This story is a supplement to the feature "Facing the Freshwater Crisis" which was printed in the August 2008 issue of Scientific American.
Lots of Water, but Not Always Where It Is Needed
One hundred and ten thousand cubic kilometers of precipitation, nearly 10 times the volume of Lake Superior, falls from the sky onto the earth’s land surface every year. This huge quantity would be enough to easily fulfill the requirements of everyone on the planet if the water arrived where and when people needed it. But much of it cannot be captured (top), and the rest is distributed unevenly (bottom).
Where does the rain go?
More than half of the precipitation that falls on land is never available for capture or storage because it evaporates from the ground or transpires from plants; this fraction is called green water. The remainder channels into so-called blue-water sources—rivers, lakes, wetlands and aquifers—that people can tap directly.
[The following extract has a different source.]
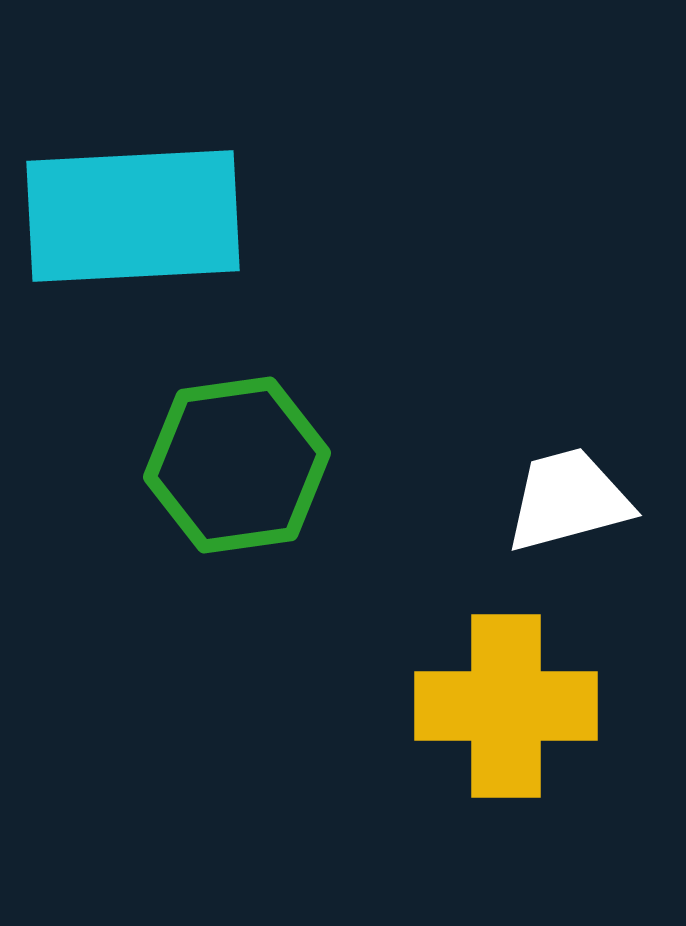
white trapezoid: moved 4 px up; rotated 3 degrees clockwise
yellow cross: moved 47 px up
Farm irrigation from these free-flowing bodies is the biggest single human use of freshwater. Cities and industries consume only tiny amounts of total freshwater resources, but the intense local demand they create often drains the surroundings of ready supplies.
Water supplies today
Much of the Americas and northern Eurasia enjoy abundant water supplies. But several regions are beset by greater or lesser degrees of “physical” scarcity—whereby demand exceeds local availability. Other areas, among them Central Africa, parts of the Indian subcontinent and Southeast Asia, contend with “economic” water scarcity, where lack of technical training, bad governments or weak finances limit access even though sufficient supplies are available.